Price is the main factor that determines the producer’s margin of profit per unit. Therefore, more will be supplied to the market at a higher price than at a low price by maintaining a positive relationship between the price of the product and the quantity supplied of the same. By depicting the positive relationship the ordinary supply curve slopes upwards from left to right as shown below.

As per the above diagram, q1 number of units will be supplied to the market at the price of P.

When the price increases from “P” to “P1” the quantity supplied will increase from “Q1” to “Q2”. It can be shown by moving the relevant point along the supply curve from “a” to “b”. When the price of the product falls, the opposite will take place. In economics, the positive relationship between the price of the product and the quantity of supplies is termed as “The Theory of Supply”.

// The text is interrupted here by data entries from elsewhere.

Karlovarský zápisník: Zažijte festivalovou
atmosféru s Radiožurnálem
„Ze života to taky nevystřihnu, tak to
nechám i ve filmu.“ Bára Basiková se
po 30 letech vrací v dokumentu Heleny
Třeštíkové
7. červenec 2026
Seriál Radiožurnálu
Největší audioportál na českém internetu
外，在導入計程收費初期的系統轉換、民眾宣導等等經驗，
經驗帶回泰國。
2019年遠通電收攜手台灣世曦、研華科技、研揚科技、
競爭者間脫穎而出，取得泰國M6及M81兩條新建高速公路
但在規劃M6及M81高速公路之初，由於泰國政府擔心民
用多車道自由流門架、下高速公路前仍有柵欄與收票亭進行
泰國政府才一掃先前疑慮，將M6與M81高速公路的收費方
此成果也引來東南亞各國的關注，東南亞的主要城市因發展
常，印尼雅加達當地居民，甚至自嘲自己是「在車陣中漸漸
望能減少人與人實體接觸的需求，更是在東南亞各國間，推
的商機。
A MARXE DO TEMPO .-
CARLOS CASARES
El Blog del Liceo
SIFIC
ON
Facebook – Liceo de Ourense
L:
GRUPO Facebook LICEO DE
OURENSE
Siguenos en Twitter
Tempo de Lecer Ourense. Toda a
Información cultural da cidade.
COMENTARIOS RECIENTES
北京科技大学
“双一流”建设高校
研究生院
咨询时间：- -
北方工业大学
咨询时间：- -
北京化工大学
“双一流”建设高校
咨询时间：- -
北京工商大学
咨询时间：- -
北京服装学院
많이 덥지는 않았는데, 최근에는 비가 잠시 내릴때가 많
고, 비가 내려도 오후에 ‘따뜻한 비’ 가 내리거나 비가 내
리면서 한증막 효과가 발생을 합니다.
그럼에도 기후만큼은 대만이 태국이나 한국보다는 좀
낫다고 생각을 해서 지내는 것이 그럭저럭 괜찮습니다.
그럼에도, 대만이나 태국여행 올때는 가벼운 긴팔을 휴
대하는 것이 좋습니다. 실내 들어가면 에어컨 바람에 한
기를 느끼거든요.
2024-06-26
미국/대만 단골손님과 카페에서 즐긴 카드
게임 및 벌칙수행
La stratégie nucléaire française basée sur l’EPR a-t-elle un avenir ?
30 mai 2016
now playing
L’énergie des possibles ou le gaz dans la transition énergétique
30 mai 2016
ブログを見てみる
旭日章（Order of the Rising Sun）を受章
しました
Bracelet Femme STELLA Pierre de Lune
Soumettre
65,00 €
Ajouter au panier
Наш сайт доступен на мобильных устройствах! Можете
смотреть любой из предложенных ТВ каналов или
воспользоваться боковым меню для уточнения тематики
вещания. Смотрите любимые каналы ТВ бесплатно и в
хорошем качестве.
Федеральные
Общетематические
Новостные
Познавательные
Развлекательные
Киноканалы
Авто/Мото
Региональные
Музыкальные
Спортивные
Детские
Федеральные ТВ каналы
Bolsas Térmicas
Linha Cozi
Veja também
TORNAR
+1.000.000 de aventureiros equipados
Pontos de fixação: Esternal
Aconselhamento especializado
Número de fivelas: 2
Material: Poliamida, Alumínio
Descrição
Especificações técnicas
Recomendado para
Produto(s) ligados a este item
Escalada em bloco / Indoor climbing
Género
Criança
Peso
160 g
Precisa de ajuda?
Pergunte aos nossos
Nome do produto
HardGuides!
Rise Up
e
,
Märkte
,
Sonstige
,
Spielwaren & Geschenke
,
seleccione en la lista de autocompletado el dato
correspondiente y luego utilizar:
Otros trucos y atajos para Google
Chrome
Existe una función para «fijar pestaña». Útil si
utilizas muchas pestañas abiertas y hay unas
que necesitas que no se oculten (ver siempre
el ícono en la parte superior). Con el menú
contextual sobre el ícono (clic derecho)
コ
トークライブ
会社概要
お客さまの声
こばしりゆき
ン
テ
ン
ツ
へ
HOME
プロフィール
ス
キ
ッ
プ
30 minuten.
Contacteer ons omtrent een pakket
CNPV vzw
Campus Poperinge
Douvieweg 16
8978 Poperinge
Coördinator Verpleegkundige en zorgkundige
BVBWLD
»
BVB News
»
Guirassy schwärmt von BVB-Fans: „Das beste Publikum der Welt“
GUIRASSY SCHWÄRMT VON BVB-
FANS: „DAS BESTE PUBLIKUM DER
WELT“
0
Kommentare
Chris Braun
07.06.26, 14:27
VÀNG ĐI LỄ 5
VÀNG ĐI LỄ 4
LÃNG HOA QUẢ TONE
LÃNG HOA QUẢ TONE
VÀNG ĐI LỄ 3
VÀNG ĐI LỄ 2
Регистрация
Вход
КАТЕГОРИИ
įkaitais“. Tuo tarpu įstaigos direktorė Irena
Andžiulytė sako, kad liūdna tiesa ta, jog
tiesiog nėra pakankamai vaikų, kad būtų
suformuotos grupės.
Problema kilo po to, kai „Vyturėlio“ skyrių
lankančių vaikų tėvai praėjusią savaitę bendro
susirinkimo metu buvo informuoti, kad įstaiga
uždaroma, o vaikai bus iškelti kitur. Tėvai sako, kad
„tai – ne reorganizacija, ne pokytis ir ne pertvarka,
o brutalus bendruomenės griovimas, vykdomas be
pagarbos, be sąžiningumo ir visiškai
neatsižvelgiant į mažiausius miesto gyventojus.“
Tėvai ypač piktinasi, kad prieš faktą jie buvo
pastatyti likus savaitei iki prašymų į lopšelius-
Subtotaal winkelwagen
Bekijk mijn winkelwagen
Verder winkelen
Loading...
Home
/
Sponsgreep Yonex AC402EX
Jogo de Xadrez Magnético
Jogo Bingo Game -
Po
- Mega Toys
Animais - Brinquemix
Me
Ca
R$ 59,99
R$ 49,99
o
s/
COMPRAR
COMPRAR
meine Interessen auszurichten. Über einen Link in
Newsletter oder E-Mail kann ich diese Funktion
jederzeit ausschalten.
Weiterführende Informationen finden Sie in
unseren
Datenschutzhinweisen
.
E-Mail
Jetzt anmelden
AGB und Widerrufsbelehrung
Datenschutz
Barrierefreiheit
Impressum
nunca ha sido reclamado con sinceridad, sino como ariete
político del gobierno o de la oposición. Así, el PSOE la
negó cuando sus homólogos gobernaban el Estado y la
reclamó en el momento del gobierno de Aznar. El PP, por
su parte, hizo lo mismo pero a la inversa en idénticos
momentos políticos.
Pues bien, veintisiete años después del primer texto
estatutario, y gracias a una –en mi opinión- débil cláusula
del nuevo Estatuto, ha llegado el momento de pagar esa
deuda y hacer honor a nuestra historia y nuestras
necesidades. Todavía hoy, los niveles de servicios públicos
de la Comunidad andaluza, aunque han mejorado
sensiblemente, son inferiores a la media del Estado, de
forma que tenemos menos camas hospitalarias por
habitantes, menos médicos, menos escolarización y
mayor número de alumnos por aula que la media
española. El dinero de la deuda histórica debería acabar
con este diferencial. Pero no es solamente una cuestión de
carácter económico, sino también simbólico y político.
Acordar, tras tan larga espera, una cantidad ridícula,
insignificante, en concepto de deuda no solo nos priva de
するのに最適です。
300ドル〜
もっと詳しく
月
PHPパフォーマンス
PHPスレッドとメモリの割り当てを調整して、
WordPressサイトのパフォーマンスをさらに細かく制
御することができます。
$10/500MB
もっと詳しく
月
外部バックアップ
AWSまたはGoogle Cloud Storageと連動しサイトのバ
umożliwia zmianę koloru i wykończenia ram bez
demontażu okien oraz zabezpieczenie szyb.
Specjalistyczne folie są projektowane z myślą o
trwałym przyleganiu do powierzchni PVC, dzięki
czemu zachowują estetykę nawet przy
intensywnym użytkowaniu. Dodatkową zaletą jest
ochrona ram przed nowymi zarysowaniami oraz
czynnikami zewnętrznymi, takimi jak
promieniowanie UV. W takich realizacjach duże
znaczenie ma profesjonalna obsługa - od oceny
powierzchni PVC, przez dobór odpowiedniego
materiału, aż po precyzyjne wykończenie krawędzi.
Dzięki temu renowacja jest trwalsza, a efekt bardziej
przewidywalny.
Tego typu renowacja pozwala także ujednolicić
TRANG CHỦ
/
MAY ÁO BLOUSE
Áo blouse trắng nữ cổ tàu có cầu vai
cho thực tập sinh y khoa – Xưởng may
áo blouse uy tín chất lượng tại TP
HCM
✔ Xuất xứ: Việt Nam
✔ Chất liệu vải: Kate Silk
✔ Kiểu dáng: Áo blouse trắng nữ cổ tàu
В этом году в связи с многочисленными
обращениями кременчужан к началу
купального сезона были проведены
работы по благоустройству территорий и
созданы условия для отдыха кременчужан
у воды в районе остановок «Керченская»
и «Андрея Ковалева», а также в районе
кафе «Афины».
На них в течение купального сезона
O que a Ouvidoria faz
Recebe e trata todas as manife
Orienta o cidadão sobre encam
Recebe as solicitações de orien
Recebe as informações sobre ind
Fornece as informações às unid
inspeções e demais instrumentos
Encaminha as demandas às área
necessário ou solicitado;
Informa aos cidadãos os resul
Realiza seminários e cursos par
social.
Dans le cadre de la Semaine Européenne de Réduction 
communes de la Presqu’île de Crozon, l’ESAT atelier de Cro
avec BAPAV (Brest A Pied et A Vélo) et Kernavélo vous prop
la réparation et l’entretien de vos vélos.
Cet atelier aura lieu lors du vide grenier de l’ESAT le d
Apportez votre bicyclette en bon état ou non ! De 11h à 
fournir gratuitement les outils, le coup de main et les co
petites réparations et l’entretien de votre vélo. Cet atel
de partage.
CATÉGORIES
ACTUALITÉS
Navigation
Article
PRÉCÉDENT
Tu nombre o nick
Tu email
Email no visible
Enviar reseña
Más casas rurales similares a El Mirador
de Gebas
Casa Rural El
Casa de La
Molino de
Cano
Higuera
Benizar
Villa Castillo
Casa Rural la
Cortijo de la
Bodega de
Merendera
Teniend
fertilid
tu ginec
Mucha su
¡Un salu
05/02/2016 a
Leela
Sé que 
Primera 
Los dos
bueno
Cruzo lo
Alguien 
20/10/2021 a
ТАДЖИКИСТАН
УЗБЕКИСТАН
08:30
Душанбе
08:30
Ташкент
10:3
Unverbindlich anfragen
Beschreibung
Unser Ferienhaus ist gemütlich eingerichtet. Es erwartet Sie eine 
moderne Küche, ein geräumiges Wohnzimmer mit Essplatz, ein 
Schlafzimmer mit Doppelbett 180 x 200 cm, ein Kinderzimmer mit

  • Other influencing factors

Change in any other factors except the price of the product changes while all the other factors remain constant, the supply of the product changes and it can be illustrated by shifting the entire supply curve either to the right or left as below

Changes in cost of production

As per the above diagram, due to the fall in the cost of production, technological development or positive change in any other factor the supplier increases the supply from “Q” to “Q1” at the same price “P”. The reason is that the total revenue of the supplier increases with the increase in supply. The negative influence of the factors will shift the supply curve to the left decreasing the quantity supplied to the market.

Some exceptions too can be observed when the producer increases supply at a lower price in order to cover up the running cost as a strategy to survive in the industry.